Mitigating data replication in text-to-audio generative diffusion models through anti-memorization guidance
Francisco Messina, Francesca Ronchini, Luca Comanducci, Paolo Bestagini, Fabio Antonacci
TL;DR
This work tackles data memorization in diffusion-based text-to-audio models by introducing Anti-Memorization Guidance (AMG), an inference-time framework that steers samples away from memorized training content. AMG combines three complementary guidance strategies—despecification, caption deduplication, and dissimilarity—to suppress memorization while preserving semantic alignment and audio quality, demonstrated on the open-source Stable Audio Open model.
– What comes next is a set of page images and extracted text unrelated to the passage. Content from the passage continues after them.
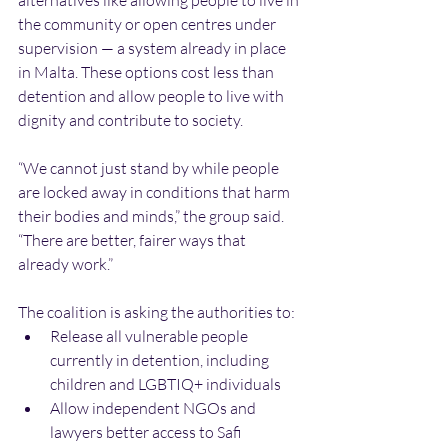
alternatives like allowing people to live in 
the community or open centres under 
supervision — a system already in place 
in Malta. These options cost less than 
detention and allow people to live with 
dignity and contribute to society.
“We cannot just stand by while people 
are locked away in conditions that harm 
their bodies and minds,” the group said. 
“There are better, fairer ways that 
already work.”
The coalition is asking the authorities to:
Release all vulnerable people 
currently in detention, including 
children and LGBTIQ+ individuals
Allow independent NGOs and 
lawyers better access to Safi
Experimental results show significant reductions in similarity to training data, with ablations highlighting dissimilarity guidance as particularly effective, and an overall improvement in audio quality metrics like FAD, challenging the assumption that mitigation harms fidelity. The approach offers a practical path to reduce copyright-related risks in generative audio systems and paves the way for extensions to other modalities and training-time safeguards.
Abstract
A persistent challenge in generative audio models is data replication, where the model unintentionally generates parts of its training data during inference. In this work, we address this issue in text-to-audio diffusion models by exploring the use of anti-memorization strategies. We adopt Anti-Memorization Guidance (AMG), a technique that modifies the sampling process of pre-trained diffusion models to discourage memorization. Our study explores three types of guidance within AMG, each designed to reduce replication while preserving generation quality. We use Stable Audio Open as our backbone, leveraging its fully open-source architecture and training dataset. Our comprehensive experimental analysis suggests that AMG significantly mitigates memorization in diffusion-based text-to-audio generation without compromising audio fidelity or semantic alignment.